Our group has fished Portsmouth Island for years. This year, we have a cabin on the Great Island for Nov 16-20. We are carrying some bait with us, but I just want to know if there is still mullet in the surf or sound. Has anyone had any luck over there this week?


----------



## VA-Apraisr (Jul 31, 2001)

Finger mullet were available on sound side with few spotted in the surf; was there about 10 days ago. Definitely bring your bait but thinking you'll have good luck with your cast net. I'll be there Friday,13th thru 19th to give it one more go. With cooler weather really hoping the big drum show up. Will be in a 28' Motorhome so stop by for a fishing report once you're down. Best of luck!!


----------



## headdigger (Aug 23, 2012)

Thanks for the reply.
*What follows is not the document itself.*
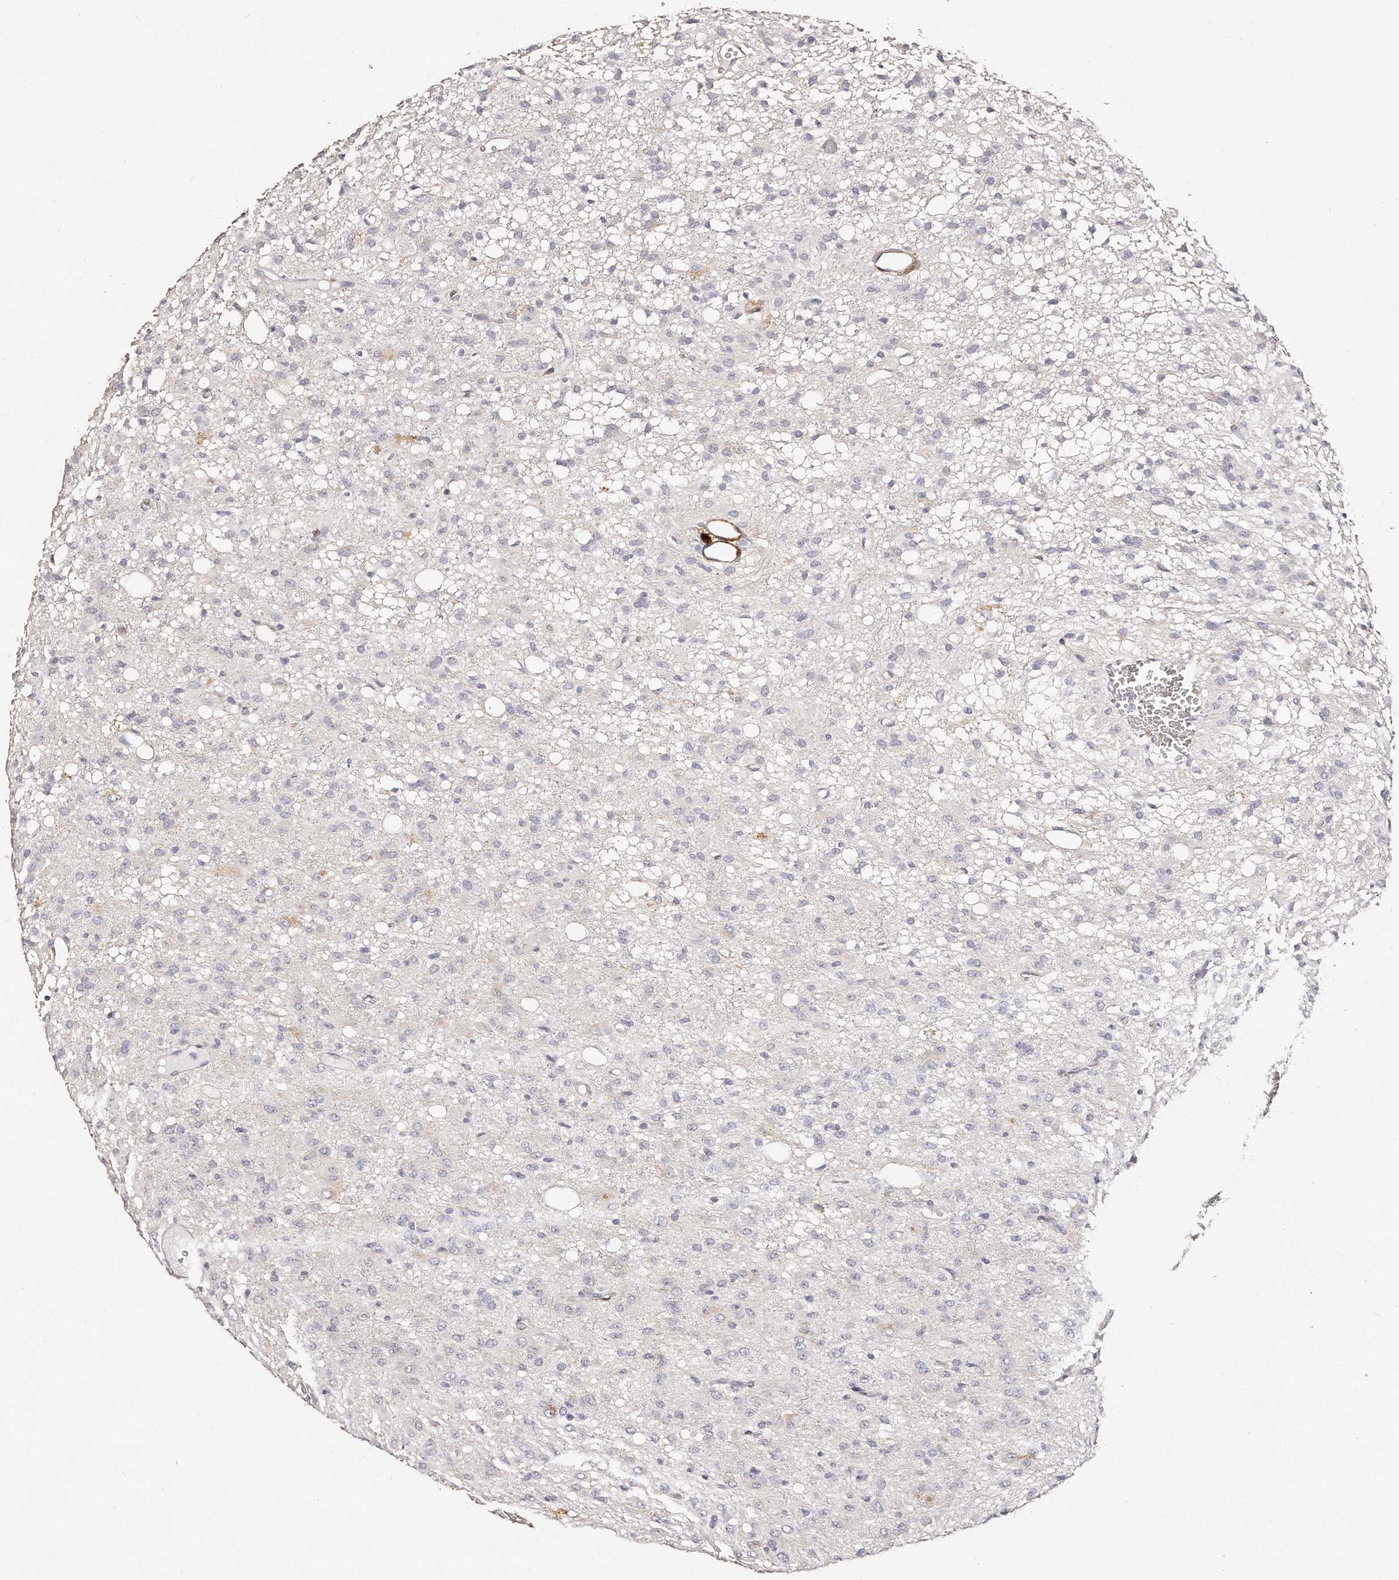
{"staining": {"intensity": "negative", "quantity": "none", "location": "none"}, "tissue": "glioma", "cell_type": "Tumor cells", "image_type": "cancer", "snomed": [{"axis": "morphology", "description": "Glioma, malignant, High grade"}, {"axis": "topography", "description": "Brain"}], "caption": "Protein analysis of malignant glioma (high-grade) reveals no significant expression in tumor cells. (Brightfield microscopy of DAB immunohistochemistry at high magnification).", "gene": "LMOD1", "patient": {"sex": "female", "age": 59}}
I'm kind of worried about the amount of fresh water that is getting dumped on the mainland right now. I wonder if it will effect the fishing?


----------



## VA-Apraisr (Jul 31, 2001)

As quiet as the beaches have been due to unusual warm weather and warm water, I'm hoping this frontal change in weather will drive the fish. I had 9-days on the beach a few weeks ago and only caught 2 fish. Got a great suntan but fishing was terrible. Wind, rain and some blowing winds just might be the ticket to catching some big drum. Leaving in the morning and should be on north end of island around 11pm at dead lowtide. NE winds Saturday 10-15 just might make it interesting.


----------



## Mumbo_Pungo (Dec 8, 2014)

Was over there for 3 days and 2 nights this past weekend. Fishing was pretty bad. Water temps were still very warm. No waders required during the day. Some big drum were caught by the real hardcore guys willing to go through all the sharks and rigs for a big drum. One group caught 13 between about 4-5 of them but that was over several days. Sea Mullet were not around in any decent numbers.


----------



## VA-Apraisr (Jul 31, 2001)

Was there on the northend from Friday,13th till Monday evening. Was quite slow but did get 2-pups and a 45" and 48" drum. Only one shark hit rod hard and peeled off line until it bite through the leader. Had some heavy NE and SE winds and that's when the big ones were caught. Saw another 40" caught next to me but nothing else noted. Good luck to those heading down.


----------



## headdigger (Aug 23, 2012)

Got on the island Monday 11/16. We fished in front of the cabins and caught a few small Whiting and a Puffer. Tuesday we moved to the West side of the point. The wind was from the West. We caught a bunch of nice Blue Fish, several Slot Reds, one over slot Red. a Black Tip and several Flounder. Hooked a big Sand Tiger that broke off at the edge of the shallow water. He was like fighting a telephone pole. Wednesday the winds picked up from the NNE. fishing was slow with a few Blues and Flounder. Thursday was nice with light winds. We picked up four slot Reds, Sting Rays and anothe big Sand Tiger. Fresh cut Mullet was the bait of choice.


----------



## poppop1 (Feb 16, 2004)

Sounds like a pretty good trip, thanks for the report,...pop.


----------